Another limitation of generator functions is that they can only be used once, as shown below:
>>> result = pfactorsl(1560)
>>> sum(result)
27
>>> sum(result)
0
After the generator is evaluated for the first time using the sum()
function, the generator is empty the second time it is used, indicating that the generator can only be used once.
Generators in Python have a lifecycle, which is not particularly ideal from a functional programming perspective.
You can use the itertools.tee()
function to overcome the one-time limit. Here’s a simple example:
import itertools
from typing import Iterable, Any
def limits(iterable: Iterable[Any]) -> Any:
max_tee, min_tee = itertools.tee(iterable, 2)
return max(max_tee), min(min_tee)
This creates two copies of the generator expression passed as an argument: max_tee()
and min_tee()
, leaving the original generator unchanged. This feature allows for very flexible function composition. By evaluating the two copies, we get the maximum and minimum values of the generator’s result.
Once the iterable has exhausted all its values, no further values will be generated. When performing multiple reductions on a generator, such as summing, counting, finding maximum or minimum values, the algorithm must be designed to account for its single-use nature.
Combining Generator Expressions
A core characteristic of functional programming is the ability to flexibly combine generator expressions and generator functions to describe complex processing flows. The following describes several common methods for combining generator expressions.
The first method is to combine generators by creating composite functions. Suppose we have a generator (f(x) for x in range())

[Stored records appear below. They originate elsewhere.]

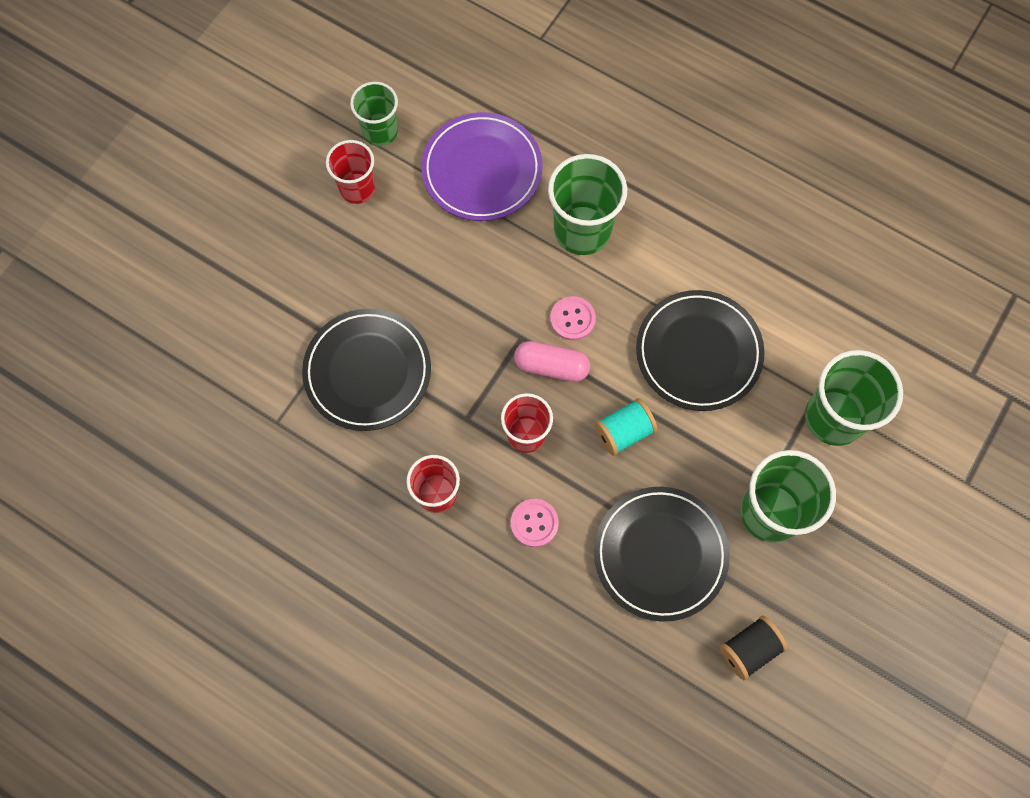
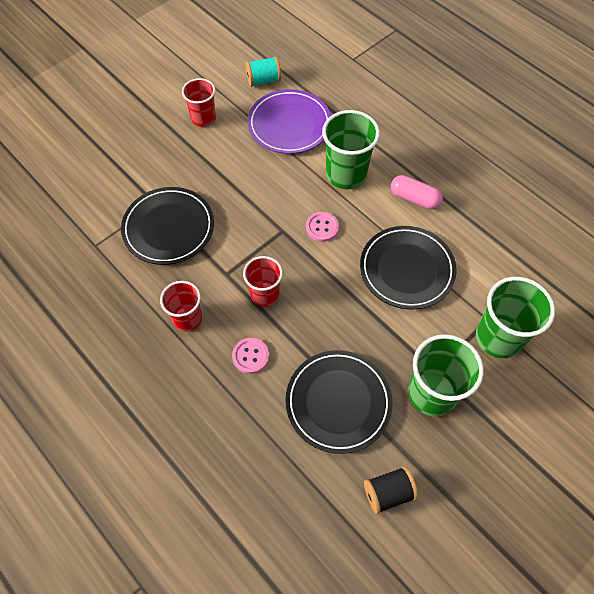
camera: 15 degrees right, 10 degrees down
green cup [350,82,398,146] -> none
pink capsule [514,341,590,382] -> pink capsule moved to [391,175,443,209]
turquoise spool [594,398,658,456] -> turquoise spool moved to [245,56,281,87]

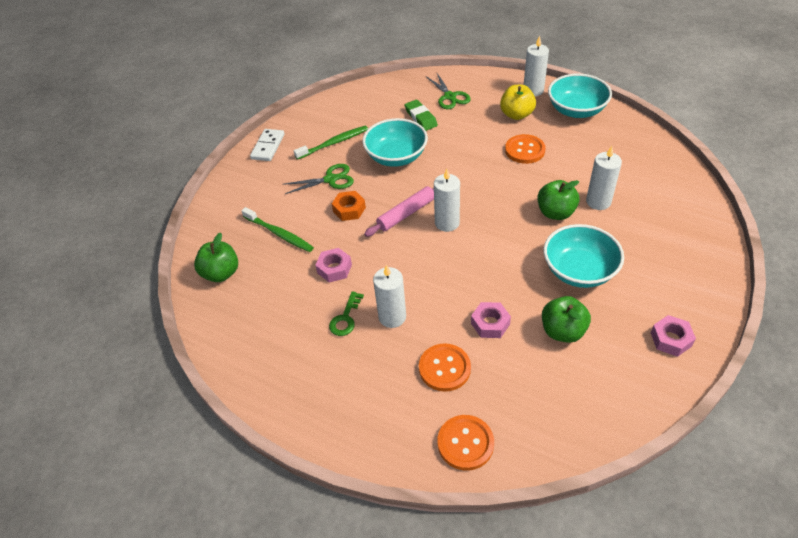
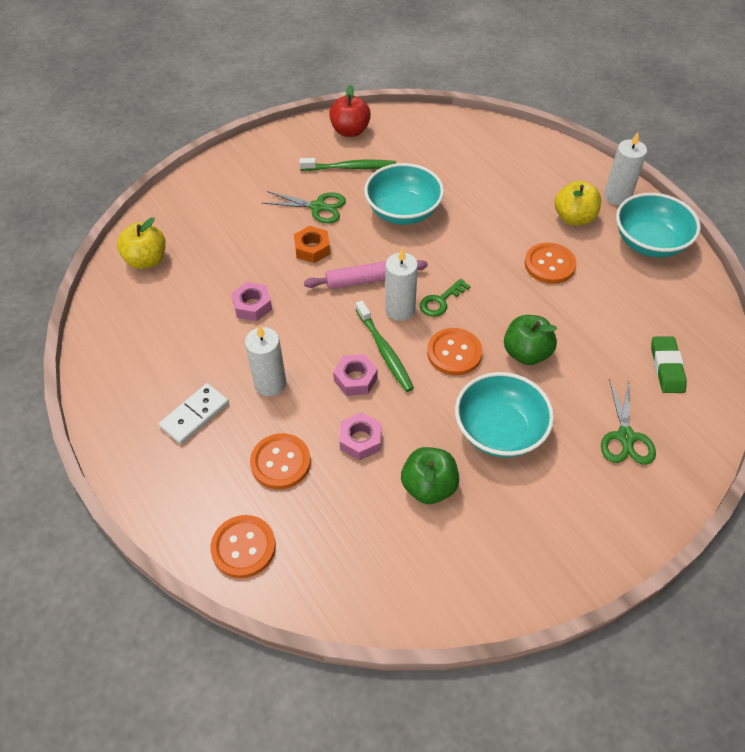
camera: 25 degrees right, 5 degrees up
green apple [194,233,238,282] -> yellow apple [117,217,166,269]
green toothbrush [241,207,314,252] -> green toothbrush moved to [356,300,414,392]
white domino [250,129,285,161] -> white domino moved to [159,383,229,445]
green key [329,291,364,336] -> green key moved to [420,279,471,317]
green eraser [405,100,438,131] -> green eraser moved to [651,336,687,393]
green scissors [427,73,471,109] -> green scissors moved to [601,378,656,465]
white candle [586,146,622,210] -> none
pink nut [651,315,696,357] -> pink nut moved to [333,354,378,396]
none -> red apple [329,85,371,137]
none -> orange button [427,328,482,376]

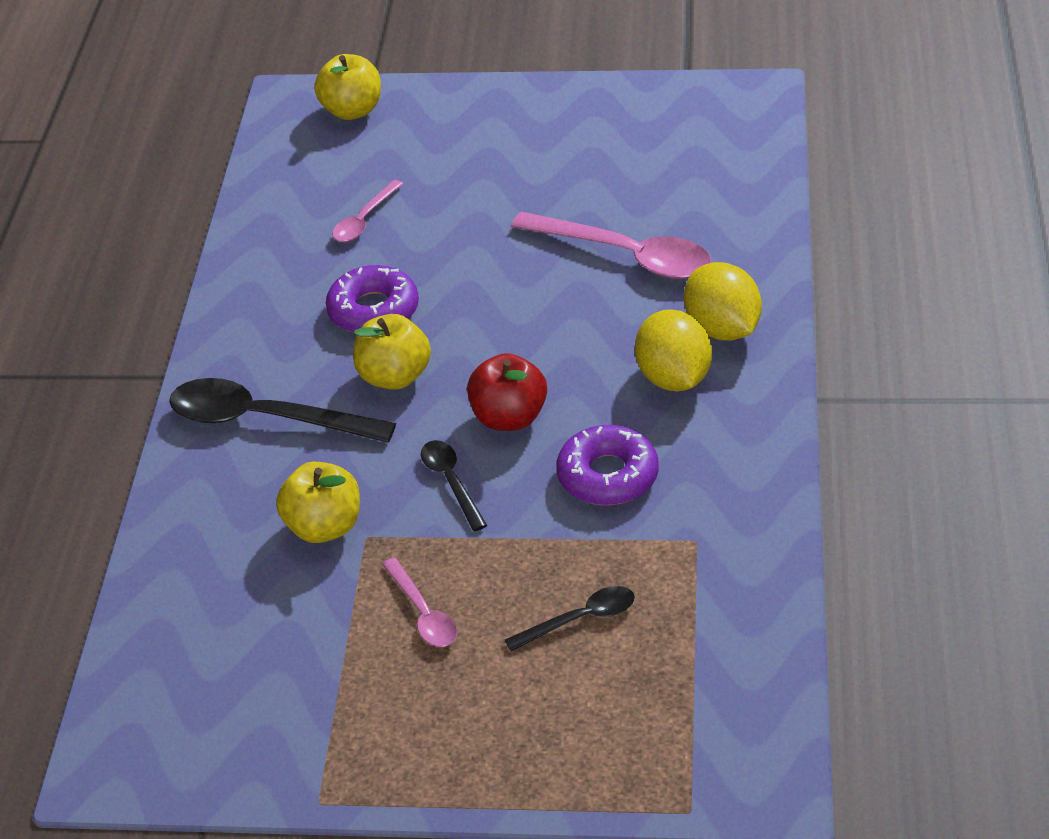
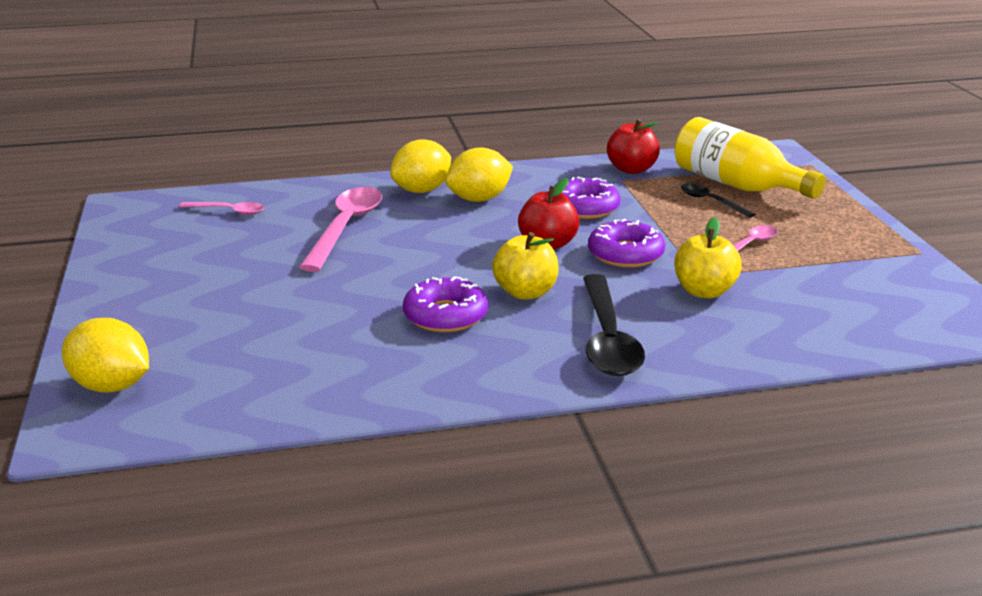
camera: 110 degrees left, 15 degrees down
yellow apple [314,54,381,120] -> yellow lemon [62,318,149,393]
pink spoon [332,180,403,242] -> pink spoon moved to [179,202,264,215]
black spoon [421,440,487,531] -> purple donut [588,219,665,268]
none -> red apple [607,119,660,174]
none -> yellow bottle [674,117,826,199]

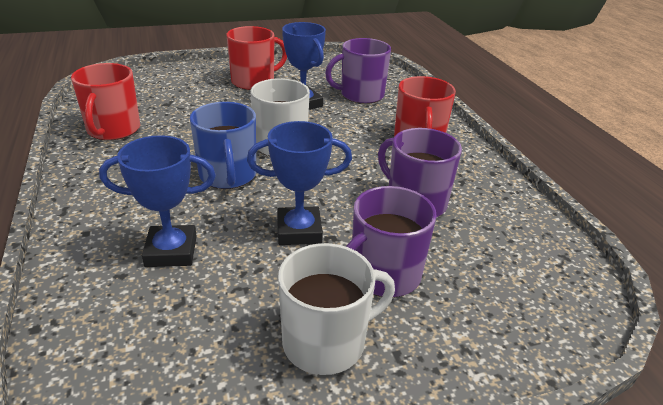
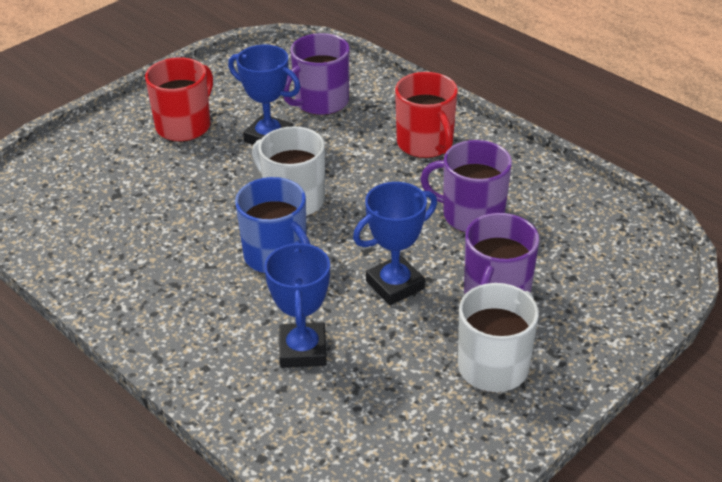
camera: 25 degrees left, 5 degrees up
red mug [71,63,140,140] -> none
blue trophy [99,135,216,267] -> blue trophy turned 60 degrees counterclockwise [264,241,330,368]

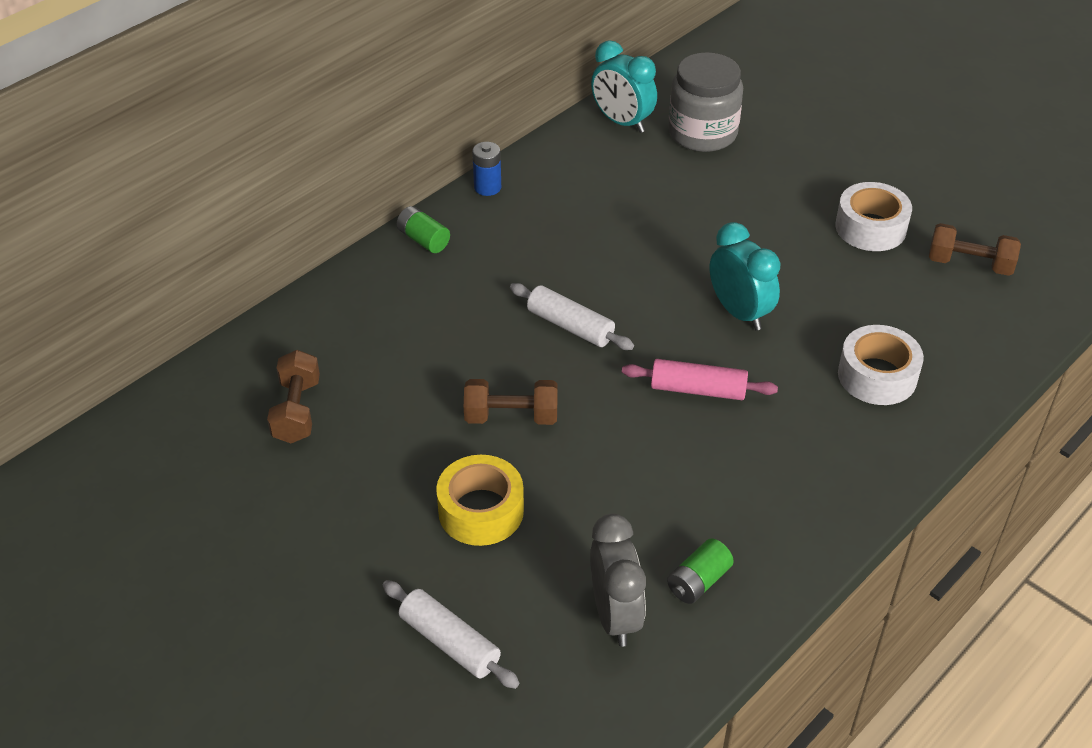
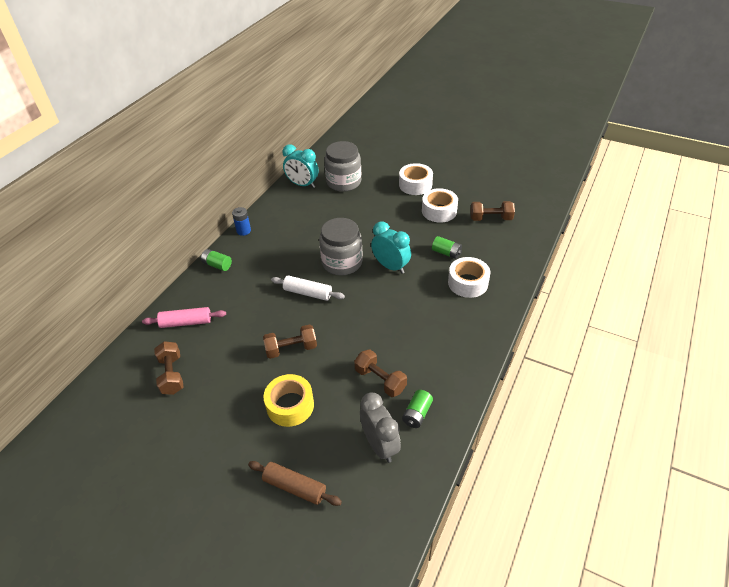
camera: 15 degrees left, 0 degrees up
white rolling pin [383,580,519,689] -> brown rolling pin [248,461,342,506]
pink rolling pin [622,359,778,400] -> pink rolling pin moved to [142,307,226,328]
none -> grey jar [319,218,363,276]
none -> brown dumbbell [354,349,407,397]
none -> white tape [399,163,433,195]
none -> green battery [432,236,462,259]

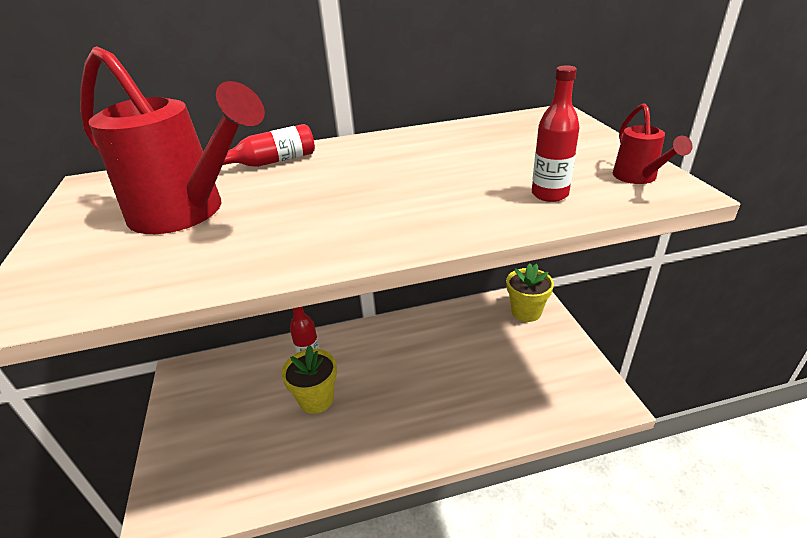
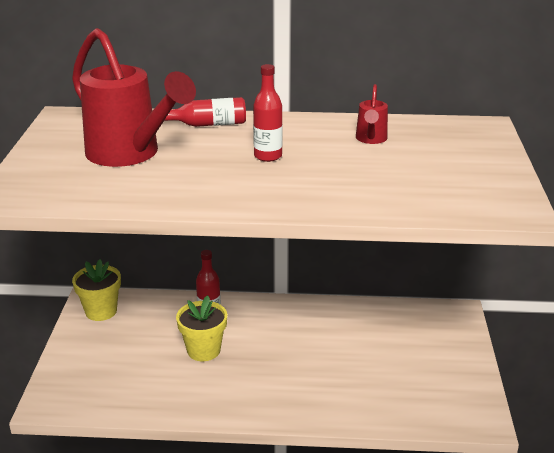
camera: 15 degrees right, 5 degrees down
yellow flower pot [507,263,554,322] -> yellow flower pot moved to [72,259,121,321]
red bottle [532,65,580,202] -> red bottle moved to [253,64,283,162]
red watering can [613,103,693,184] -> red watering can moved to [356,84,388,144]

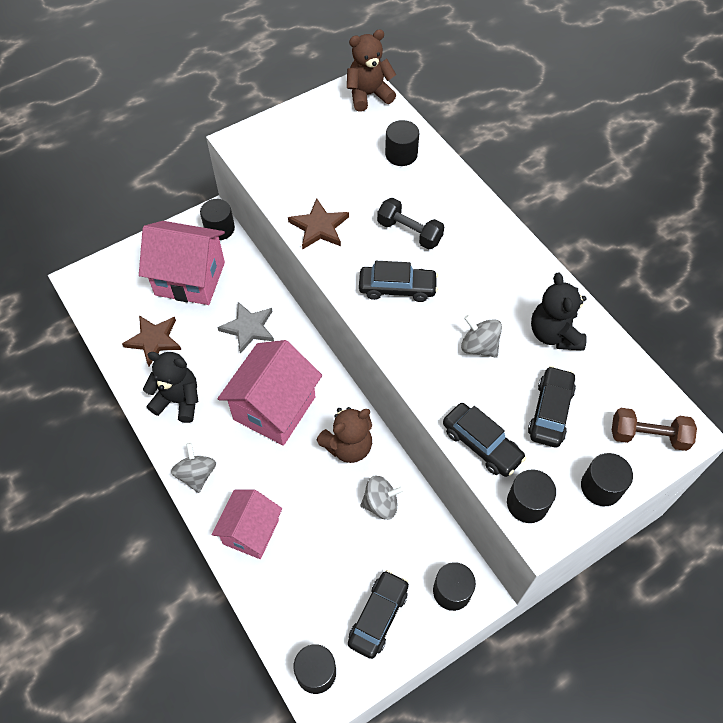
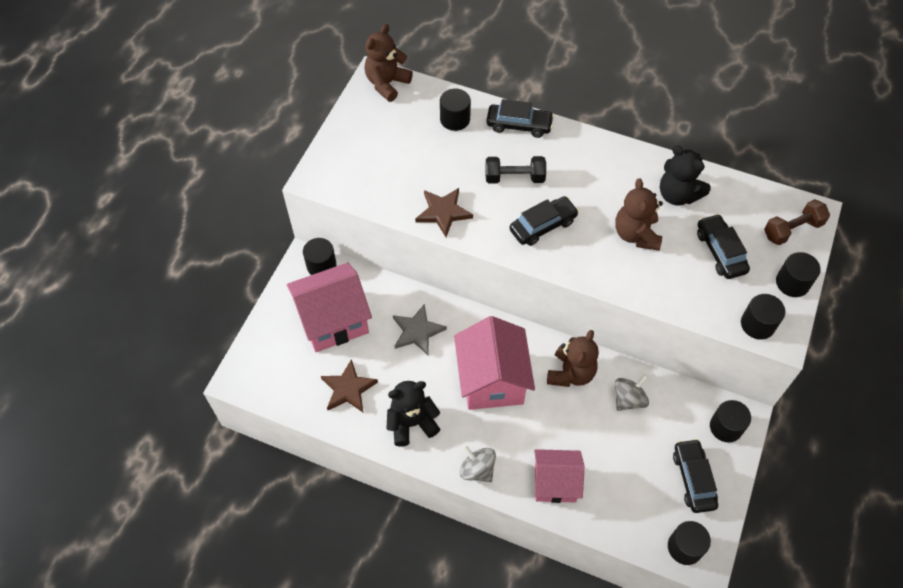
camera: 35 degrees left, 0 degrees up
pink house [211,489,282,559] -> pink house turned 75 degrees counterclockwise [534,449,585,503]
black car [443,403,526,477] -> black car moved to [487,99,554,138]
grey spinning top [461,315,502,358] -> brown teddy bear [615,179,663,251]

and need to compute g(f(x))
, we can combine them in the following ways.
The original generator expression can be changed to the following form:
g_f_x = (g(f(x)) for x in range())
While this approach is technically correct, it violates the reuse principle: the existing expression is not reused but rewritten.
You can also embed one expression within another, as shown below:
g_f_x = (g(y) for y in (f(x) for x in range()))
This allows for convenient variable substitution. Reuse can be achieved with the following command:
f_x = (f(x) for x in range())
g_f_x = (g(y) for y in f_x)
The advantage of this implementation is that you don’t need to rewrite the original expression (f(x) for x in range())
; you can simply assign it to a variable.
The combined expression is still a generator expression and is lazy. When a value is taken from g_f_x
, it takes a value from f_x
, which in turn takes a value from the range()
function.